SomeOne gives fintech brand Pay.UK a facelift

Previously known as New Payment System Operator, the payments company is hoping to shake off the finance sector’s old fashioned reputation with a continuously moving brand mark

Formed in 2017, New Payment System Operator (NPSO) brings together a number of existing payments companies including Bacs, Faster Payments, Cheque and Credit Clearing Company and UK Payments under one master brand.

Together, the companies move over £6.7 trillion a year for both individuals and businesses, which use them for services such as salaries, online banking and bill payments.

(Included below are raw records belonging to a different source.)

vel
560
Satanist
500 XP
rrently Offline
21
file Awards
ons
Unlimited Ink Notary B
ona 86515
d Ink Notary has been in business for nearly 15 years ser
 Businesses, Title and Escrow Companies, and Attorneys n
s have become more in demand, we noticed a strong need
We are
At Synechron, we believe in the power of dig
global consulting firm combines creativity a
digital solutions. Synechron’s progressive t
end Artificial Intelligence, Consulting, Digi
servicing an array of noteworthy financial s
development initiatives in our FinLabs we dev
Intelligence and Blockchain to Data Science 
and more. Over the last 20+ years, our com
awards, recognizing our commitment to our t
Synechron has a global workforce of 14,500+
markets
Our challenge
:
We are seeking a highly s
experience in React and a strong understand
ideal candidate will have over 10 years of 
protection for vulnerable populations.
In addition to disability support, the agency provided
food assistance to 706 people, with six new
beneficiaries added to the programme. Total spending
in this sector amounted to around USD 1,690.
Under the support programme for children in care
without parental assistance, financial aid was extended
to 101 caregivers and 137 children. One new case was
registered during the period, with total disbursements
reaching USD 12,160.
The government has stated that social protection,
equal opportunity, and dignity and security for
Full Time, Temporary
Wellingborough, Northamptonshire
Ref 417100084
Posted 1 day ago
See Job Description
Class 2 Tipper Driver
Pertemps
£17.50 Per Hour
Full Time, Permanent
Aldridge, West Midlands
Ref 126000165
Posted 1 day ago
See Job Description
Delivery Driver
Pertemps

The old NPSO logo (left) and SomeOne’s mark for (right)
Pay.UK’s new iconography

NPSO has now been given a new look by SomeOne, along with a new, acronym-free name: Pay.UK. The decision to change the name was based on market research showing that people would prefer it to be “short and snappy” and “literally describe what we do”, according to the company.

SomeOne was briefed to design a modern identity to go with the new name, and has come up with a continuously moving brand mark that looks to reject the finance industry’s longstanding reputation for being slow to adapt.

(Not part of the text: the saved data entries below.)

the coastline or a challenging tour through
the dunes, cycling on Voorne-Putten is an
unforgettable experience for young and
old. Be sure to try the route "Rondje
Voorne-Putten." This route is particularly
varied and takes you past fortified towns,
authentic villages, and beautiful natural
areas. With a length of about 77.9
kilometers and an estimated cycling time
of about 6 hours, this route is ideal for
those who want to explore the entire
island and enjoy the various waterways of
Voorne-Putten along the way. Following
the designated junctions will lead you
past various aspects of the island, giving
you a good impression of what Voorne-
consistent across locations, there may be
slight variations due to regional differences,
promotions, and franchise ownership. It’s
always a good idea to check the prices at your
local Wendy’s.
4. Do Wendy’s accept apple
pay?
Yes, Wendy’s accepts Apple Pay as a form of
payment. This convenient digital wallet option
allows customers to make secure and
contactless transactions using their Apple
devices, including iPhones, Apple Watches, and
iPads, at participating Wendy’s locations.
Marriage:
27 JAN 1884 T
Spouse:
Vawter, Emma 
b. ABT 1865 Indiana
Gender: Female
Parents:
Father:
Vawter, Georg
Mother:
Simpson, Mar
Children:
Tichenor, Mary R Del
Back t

The logo is one of the first designs to come out of the EU’s Motion Trademark law from 2017, which looks to make it easier to register non-traditional logos that use elements such as multimedia and sound, according to SomeOne.

SomeOne’s digital team has also created an online version of the logo, where users can generate their own iterations of the interlocking symbol.

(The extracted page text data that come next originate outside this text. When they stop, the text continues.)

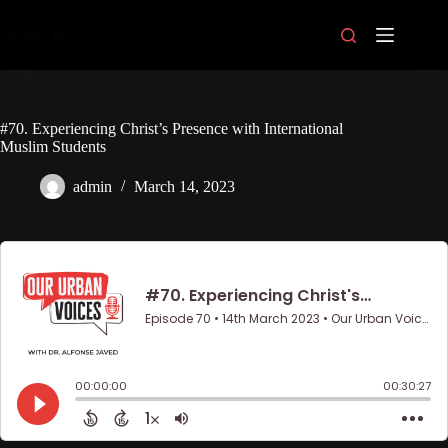
Skip
to
content
#70. Experiencing Christ’s Presence with International
Muslim Students
admin
March 14, 2023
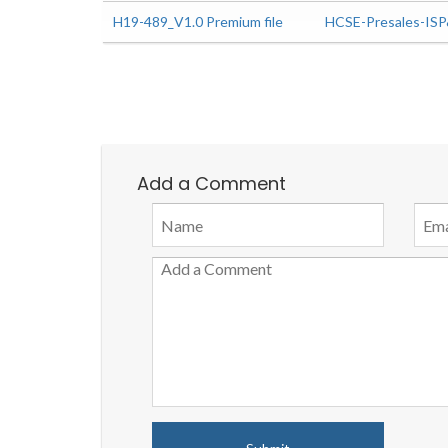
H19-489_V1.0 Premium file
HCSE-Presales-IS
Add a Comment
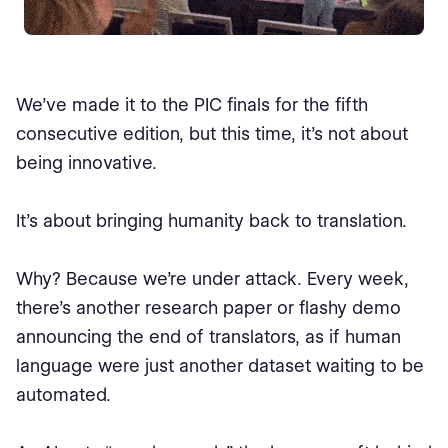
We’ve made it to the PIC finals for the fifth
consecutive edition, but this time, it’s not about
being innovative.
It’s about bringing humanity back to translation.
Why? Because we’re under attack. Every week,
there’s another research paper or flashy demo
announcing the end of translators, as if human
language were just another dataset waiting to be
automated.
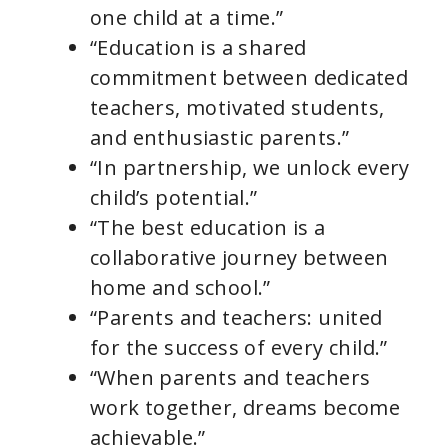
one child at a time.”
“Education is a shared
commitment between dedicated
teachers, motivated students,
and enthusiastic parents.”
“In partnership, we unlock every
child’s potential.”
“The best education is a
collaborative journey between
home and school.”
“Parents and teachers: united
for the success of every child.”
“When parents and teachers
work together, dreams become
achievable.”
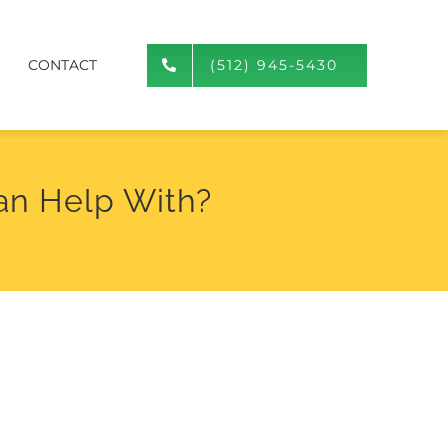
CONTACT
(512) 945-5430
an Help With?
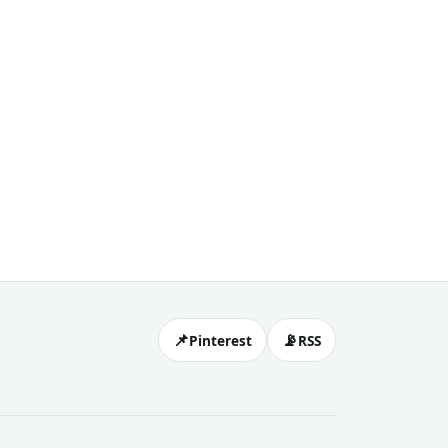
📌
📡
Pinterest
RSS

The rest of the identity uses a simple, black and white colour palette, Adobe’s open source font family Source Sans and colour photography of people using the Pay.UK service.

Pay.UK isn’t the first brand in the financial sector to take on a more forward-looking approach to its look and feel over the last few years. Fintech start-up Stake recently revealed a monochrome, text-heavy identity by DesignStudio, while digital-only banks like Starling have tried to set themselves apart from more traditional brands by introducing bright colour palettes and new features such as vertical bank cards.